What then is the origin of this multi-pronged attack on white property rights? The answer lies in the National Democratic Revolution (NDR) – which is the guiding ideology of the ruling alliance.

The NDR’s primary goal is “the resolution of the antagonistic contradictions between the oppressed majority (blacks) and their oppressors (whites); as well as the resolution of the national grievance arising from the colonial relations.”

According to the ANC’s Strategy and Tactics documents, “a critical element of the programme for national emancipation should be the elimination of apartheid property relations. This requires: the de-racialisation of ownership and control of wealth, including land; equity and affirmative action in the provision of skills and access to positions of management…”

According to the ANC, this is a continuing struggle “which, as a matter of historical necessity, will loom ever larger as we proceed along the path of fundamental change.”

In March last year, the ANC announced that the time had at last arrived for it to proceed more vigorously with its efforts to eradicate the socio-economic legacy of apartheid. Minister Jeff Radebe, the ANC’s Policy Chief, proclaimed that “having concluded our first transition with its focus in the main, on political democratization, we need a vision that must focus on the social and economic transformation of SA over the next 30 to 50 years”.

Radebe’s views were endorsed by President Zuma in his opening address to the ANC Policy Conference in June 2012. He said that the ANC intended “to democratise and de-racialise the ownership and control of the economy by empowering Africans and the working class in particular to play a leading role”.

The Policy Conference reached broad agreement that “this second phase of the transition should be characterised by more radical policies and decisive action to effect thorough-going socio-economic and continued democratic transformation…”

The ANC’s National Conference at Mangaung in December last year endorsed the central elements of the “Second Phase” approach. It proclaimed that “we are boldly entering the second phase of the transition from apartheid colonialism to a national democratic society. This phase will be characterised by decisive action to effect economic transformation and democratic consolidation, critical both to improve the quality of life of all South Africans and to promote nation-building and social cohesion.”

There can be very little doubt about the seriousness of the ANC’s commitment to the redistribution of white-owned land and property.

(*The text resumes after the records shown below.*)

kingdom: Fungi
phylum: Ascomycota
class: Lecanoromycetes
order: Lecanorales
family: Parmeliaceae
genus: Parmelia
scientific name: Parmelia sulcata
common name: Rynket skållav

It will proceed as quickly as the objective circumstances and developing balance of power will permit.

The ANC is preparing the ground for the Second Phase by concentrating on three basic arguments. The first arises from its version of South African history in terms of which everything that happened before 1994 was irredeemably evil. Increasing use is made of the term “apartheid colonialism” – implying that whites are transient alien interlopers.

The second leitmotif is the notion that economically and socially nothing has changed in South Africa since 1994.

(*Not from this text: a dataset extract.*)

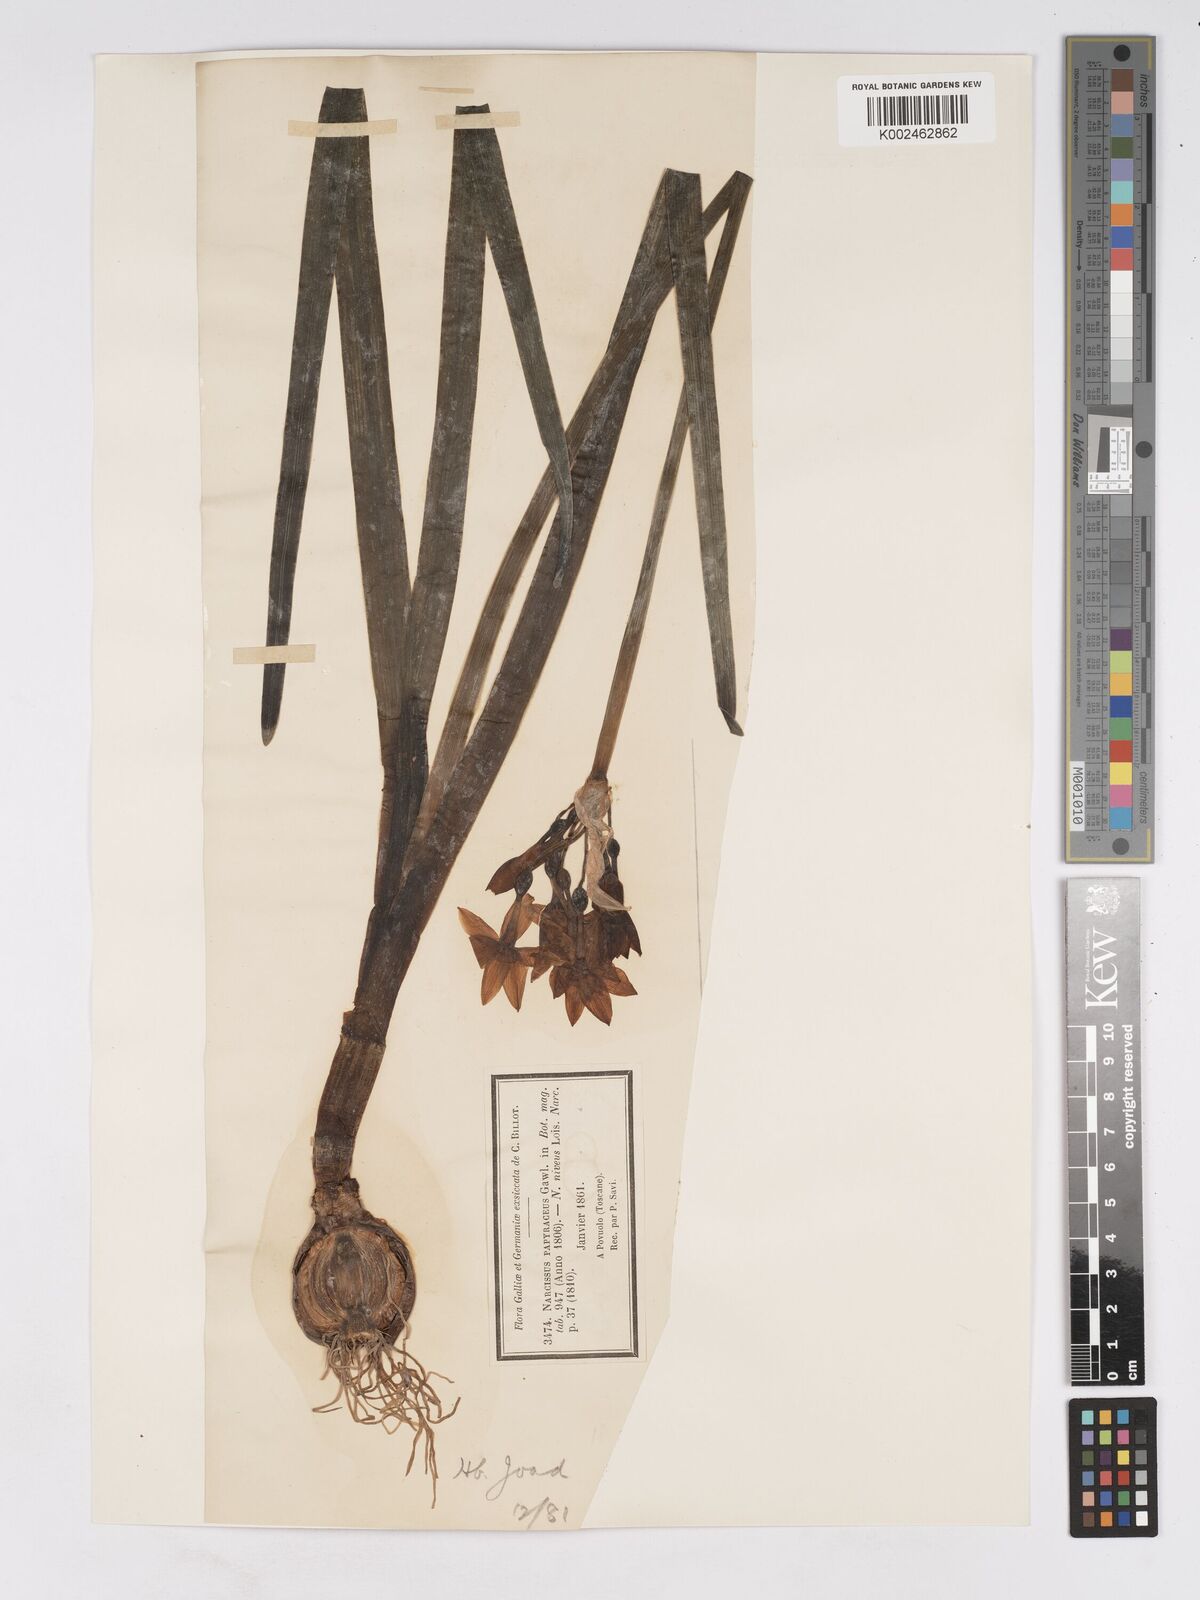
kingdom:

The third theme is the ANC’s insistence that most of the country’s current problems – and especially the triple crisis of inequality, poverty and unemployment – can be ascribed to the legacy of the past.

Whatever the historic merit – or lack of merit – of these arguments, it would be surprising if they do not stir up some degree of racial animosity – or at the very least – reinforce perceptions of white moral inferiority and black entitlement. Inevitably they will fuel demands for restitution – particularly of land.

White South Africans should wake up to the unpleasant fact that they are the main target of the NDR. Their government has launched a multi-faceted campaign to undermine their legitimate interests and rights on the basis of their race. They are like the proverbial frogs in the pot: the water is simmering and the ANC is turning up the heat.

We should seek to engage the ANC leadership at the highest possible level in very frank debate about these issues. The really scary possibility is that the ANC actually believes its own propaganda.

Above all we should defend the Constitution, the values that it espouses and the rights it protects. We should also draw the ANC’s attention to section 9(3) of the Constitution in terms of which the state may not unfairly discriminate directly or indirectly against anyone on one or more grounds – including race.